If you are able to reproduce the bug with one of the latest versions,
please change the version on this bug report to the version you
tested and change the status back to "Open".  Again, thank you for
your continued support of MySQL.

Additional info:

Mark

I confirmed this was broken in 1.0.4 and is fixed now in 1.0.6.  One thing you need to be
aware of is some quirkiness with collation.  In your example you are  using utf8_bin. 
THis shouldn't cause the server to return the data to the connector as a binary blob but
with current versions of 4.1 and 5.0 it does.  The connectors do their best to return the
right types but sometimes we can't.  In your example, the columns will be returned from an
executescalar as byte[].  Changing the collation to be not binary fixes it.  You can
always do a reader.GetString() or convert to string yourself.  

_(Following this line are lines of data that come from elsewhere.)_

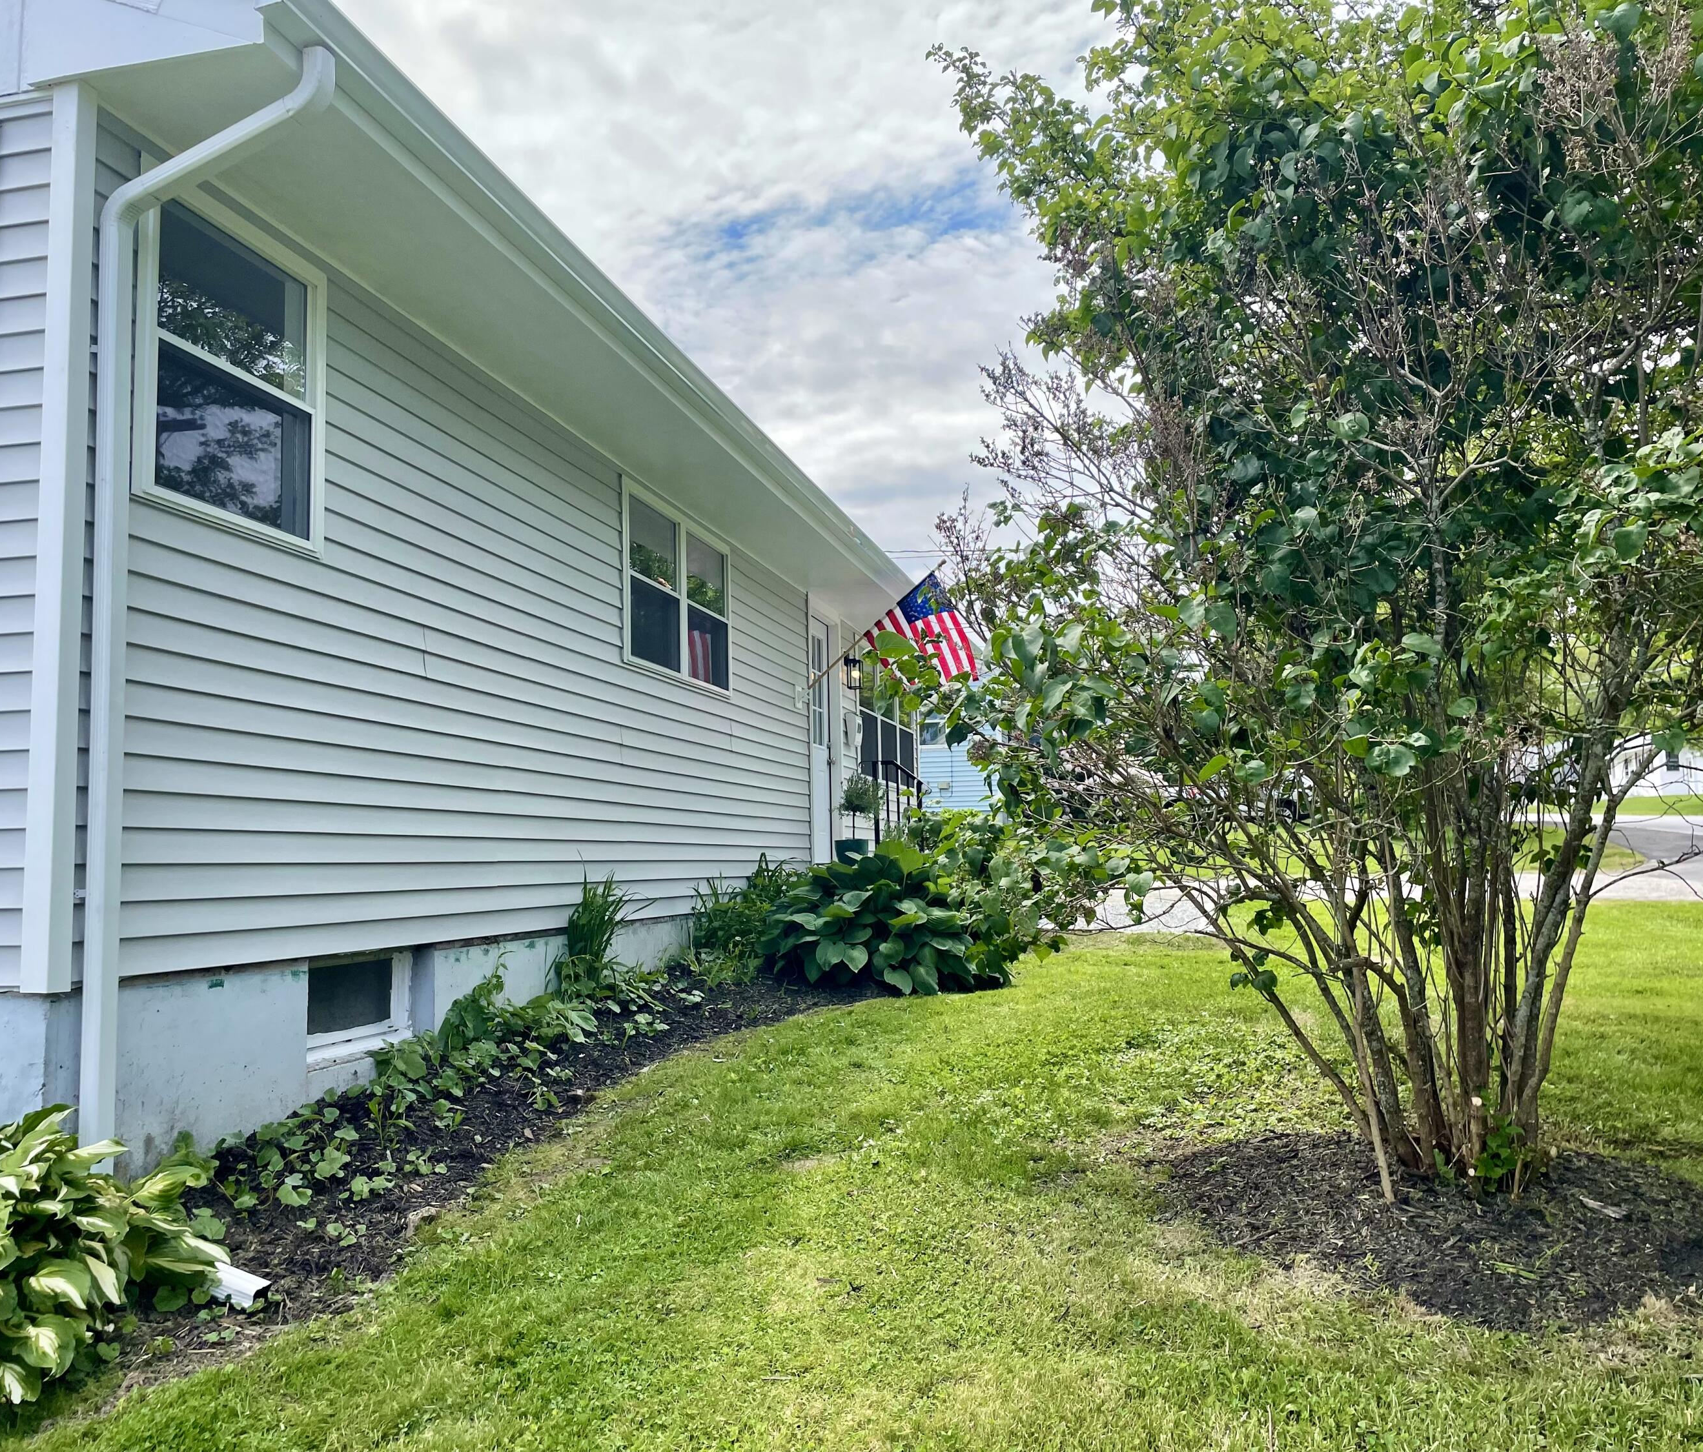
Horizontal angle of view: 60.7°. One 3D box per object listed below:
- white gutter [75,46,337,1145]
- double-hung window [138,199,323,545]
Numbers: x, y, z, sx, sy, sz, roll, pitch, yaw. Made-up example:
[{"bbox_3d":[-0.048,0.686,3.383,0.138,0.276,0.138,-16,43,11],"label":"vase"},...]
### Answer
[{"bbox_3d":[-1.698,-0.295,3.859,0.670,3.060,0.075,-2,-6,13],"label":"white gutter"},{"bbox_3d":[-1.947,-1.113,4.589,0.080,0.990,0.910,-2,-6,13],"label":"double-hung window"}]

I am about to test some code that will handle this particular case but I just wanted  you
to be aware of the situation in general.
[3 Oct 2005 18:43] Mark Modrall
Hi Reggie...

Thanks for the update.  I was unclear on one thing, however.  You said that the problem is
fixed in 1.0.6 and then had the note about what the binary collation does to fetches.  Am
I correct in understanding these as two separate points?  The first point, on which the
bug was filed, has to do with data being shipped up to the db, and the second point being
the representation of the binary collation when data is fetched back out.  Am I
understanding you correctly?

I switched to using the binary collation because the behavior of regular utf8 was kind of
unpredictable.  If you created an index on a text column in utf8, there is some kind of
implicit normalization going on that was, at least to me, inconsistent.  In terms of how
the index was constructed, it seemed that diacriticals were all normalized out so resumé
was the same as resume for the index.  But that normalization wasn't applied to the data
in the column, so whichever presentation got inserted first was the one that stuck.

For example if you have a UNIQUE index on the text column and you insert resumé, then you
try to insert resume, it will say it's a duplicate key because the index has stripped the
diacriticals.  If you fetch that column from the database, though, it comes back as
resumé (the diacritical not stripped) because that was the first one inserted.  Not being
able to get a consistent answer, I switched to using utf8_bin so that the normalization on
the index wouldn't happen.

So far anyway getting the results back as a byte[] hasn't really been that hard to work
with.  So if I understood your points correctly, I can upgrade to 1.0.6 and get this
truncation problem addressed while still  keeping my utf8_bin for consistency, right?

As an aside, how about but #12245?  that was marked closed but I haven't seen it in any of
the release notes)

Thanks
-Mark
[3 Oct 2005 19:12] Reggie Burnett
Mark

Correct.  There are two issues in my post.  There was a bug in 1.0.4 (which is now fixed).
 But I also wanted to bring the collation thing to your attention.  It can be confusing to
select a text col and get a byte[] back.